━━ AUSZUG ━━

Heiß diskutiert wurden ja auch seit Monaten die Abrisse am Plagwitzer Bahnhof, wo zwar der „Bürgerbahnhof Plagwitz“ floriert und die von der Stadt erworbenen Grundstücke so langsam begrünt werden. Aber die Teile mit den Güterschuppen hat die Bahn ja an privat verkauft und auch die Linksfraktion befürchtet, dass hier mehr versiegelt wird als gewünscht.
Die Bürger vor Ort – insbesondere die Bürgerinitiative Bürgerbahnhof Plagwitz – kämpfen vehement darum, mehr Freiflächen auch im Bebauungsplanverfahren zu sichern, haben aber Angst, dass das B-Planverfahren scheitert. Und dann?
Noch am 11. Oktober wandte sich die Bürgerinitiative direkt mit einem Schreiben (siehe unterm Text) an alle Fraktionen und untermauerte das Anliegen, das die Linksfraktion mit einem Antrag in die Ratsversammlung gebracht hatte.
„Der Oberbürgermeister legt dem Stadtrat bis Ende des 3. Quartals 2022 eine Satzung über ein besonderes Vorkaufsrecht für das Gebiet der nichtstädtischen Flächen des Bebauungsplans 380.1 ‚Grüner Bahnhof Plagwitz, Nordteil‘ vor“, hatte die Linksfraktion beantragt.

━━━

● ANFORDERUNG 1
Schreib aus dem Auszug über den Plagwitzer Bahnhof ein Stück genau ab. Fang bei den Worten "Heiß diskutiert wurden" an und hör nach "scheitert. Und dann?" auf.
● ANFORDERUNG 2
Setz den Auszug über den Plagwitzer Bahnhof fort, direkt nach seinem letzten Satz.

━━ AUFGELISTETE EINTRÄGE ━━

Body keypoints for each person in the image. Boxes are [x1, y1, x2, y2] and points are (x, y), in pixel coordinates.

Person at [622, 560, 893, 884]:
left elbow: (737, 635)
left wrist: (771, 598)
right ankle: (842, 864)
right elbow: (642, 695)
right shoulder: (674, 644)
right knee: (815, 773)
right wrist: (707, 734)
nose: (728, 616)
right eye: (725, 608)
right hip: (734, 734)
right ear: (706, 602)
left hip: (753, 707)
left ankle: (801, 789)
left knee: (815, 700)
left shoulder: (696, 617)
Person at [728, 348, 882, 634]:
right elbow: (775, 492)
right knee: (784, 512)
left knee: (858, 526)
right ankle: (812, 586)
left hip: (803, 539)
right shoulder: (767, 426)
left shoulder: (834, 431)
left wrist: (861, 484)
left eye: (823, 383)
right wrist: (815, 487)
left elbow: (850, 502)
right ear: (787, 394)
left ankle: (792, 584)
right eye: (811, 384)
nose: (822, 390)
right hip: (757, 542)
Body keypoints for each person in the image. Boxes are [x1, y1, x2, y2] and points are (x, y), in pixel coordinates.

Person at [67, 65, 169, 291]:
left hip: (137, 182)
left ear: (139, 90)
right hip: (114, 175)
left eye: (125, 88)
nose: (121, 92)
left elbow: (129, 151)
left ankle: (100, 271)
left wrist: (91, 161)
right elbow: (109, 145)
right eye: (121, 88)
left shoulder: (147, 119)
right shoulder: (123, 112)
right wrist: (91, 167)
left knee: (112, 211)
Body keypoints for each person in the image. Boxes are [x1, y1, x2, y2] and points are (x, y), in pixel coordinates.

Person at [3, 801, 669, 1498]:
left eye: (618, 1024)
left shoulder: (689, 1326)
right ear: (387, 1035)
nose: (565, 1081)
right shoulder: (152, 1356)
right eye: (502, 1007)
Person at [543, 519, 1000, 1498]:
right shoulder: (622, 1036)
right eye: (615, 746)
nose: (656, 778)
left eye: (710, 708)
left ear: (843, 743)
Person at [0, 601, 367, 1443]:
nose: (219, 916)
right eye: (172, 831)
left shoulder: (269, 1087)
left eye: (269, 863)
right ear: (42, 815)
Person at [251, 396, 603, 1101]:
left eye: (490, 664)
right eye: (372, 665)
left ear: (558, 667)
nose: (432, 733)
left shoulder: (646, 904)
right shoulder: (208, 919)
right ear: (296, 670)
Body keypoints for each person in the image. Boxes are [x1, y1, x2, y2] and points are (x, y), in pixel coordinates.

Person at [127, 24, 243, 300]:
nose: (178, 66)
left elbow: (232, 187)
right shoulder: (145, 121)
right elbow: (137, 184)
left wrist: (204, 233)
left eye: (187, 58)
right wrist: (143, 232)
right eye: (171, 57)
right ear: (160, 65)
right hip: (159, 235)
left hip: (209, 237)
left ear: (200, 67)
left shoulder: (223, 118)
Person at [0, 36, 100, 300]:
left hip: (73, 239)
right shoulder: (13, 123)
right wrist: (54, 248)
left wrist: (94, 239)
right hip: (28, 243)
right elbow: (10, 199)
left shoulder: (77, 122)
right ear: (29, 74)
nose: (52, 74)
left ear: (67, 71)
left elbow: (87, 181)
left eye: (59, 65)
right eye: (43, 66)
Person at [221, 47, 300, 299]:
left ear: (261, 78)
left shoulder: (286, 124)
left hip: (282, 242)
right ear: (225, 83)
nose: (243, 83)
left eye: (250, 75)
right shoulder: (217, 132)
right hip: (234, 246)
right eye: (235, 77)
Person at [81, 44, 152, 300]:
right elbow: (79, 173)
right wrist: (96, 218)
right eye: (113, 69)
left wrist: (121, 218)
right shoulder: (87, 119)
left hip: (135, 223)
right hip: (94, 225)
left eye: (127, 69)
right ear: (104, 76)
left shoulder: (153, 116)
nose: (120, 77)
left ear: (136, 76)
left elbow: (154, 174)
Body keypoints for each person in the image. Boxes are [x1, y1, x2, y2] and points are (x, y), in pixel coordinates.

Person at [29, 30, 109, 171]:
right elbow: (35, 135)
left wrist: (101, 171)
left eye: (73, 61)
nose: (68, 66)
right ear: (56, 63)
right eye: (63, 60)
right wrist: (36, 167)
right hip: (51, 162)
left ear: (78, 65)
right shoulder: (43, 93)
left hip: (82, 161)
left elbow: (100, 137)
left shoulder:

━━━

● ERWARTETE AUSGABE 1
Heiß diskutiert wurden ja auch seit Monaten die Abrisse am Plagwitzer Bahnhof, wo zwar der „Bürgerbahnhof Plagwitz“ floriert und die von der Stadt erworbenen Grundstücke so langsam begrünt werden. Aber die Teile mit den Güterschuppen hat die Bahn ja an privat verkauft und auch die Linksfraktion befürchtet, dass hier mehr versiegelt wird als gewünscht.
Die Bürger vor Ort – insbesondere die Bürgerinitiative Bürgerbahnhof Plagwitz – kämpfen vehement darum, mehr Freiflächen auch im Bebauungsplanverfahren zu sichern, haben aber Angst, dass das B-Planverfahren scheitert. Und dann?

● ERWARTETE AUSGABE 2
Und es so begründet: „Die Diskussion um den durch die Verwaltung avisierten gewerblichen Teil des B-Plans 380.1 des Grünen Bahnhofs Plagwitz führt dazu, mögliche kommunale Flächenbedarfe zu sichern. Um etwaige benötigte Flächen zu sichern, soll dem Stadtrat eine Vorkaufsrechtvorlage zur Beschlussfassung vorgelegt werden.“
Auf Nummer sicher?
Für den Antrag warb an diesem 12. Oktober Linke-Stadtrat Matthias Weber. Immerhin hat die Stadt bei anderen wertvollen Flächen im Stadtgebiet schon viele negative Erfahrungen gesammelt.
Da wurden zäh ausgehandelte Verträge zur Gestaltung der Flächen mit ihren Eigentümern einfach dadurch schon wertlos, dass die Eigentümer gar nicht bauen wollten, sondern die Flächen einfach weiterverkauften, sodass die Stadt wieder von vorn verhandeln musste, um öffentliche Freiflächen zu sichern.
Das vermutet Weber zwar für Plagwitz nicht. Aber ein Vorkaufsrecht wäre auch kein Handicap, betonte er. Denn wenn Stadt und Eigentümer im B-Planverfahren zu einem Ergebnis kommen, das beide akzeptieren können, braucht es ja kein Vorkaufsrecht.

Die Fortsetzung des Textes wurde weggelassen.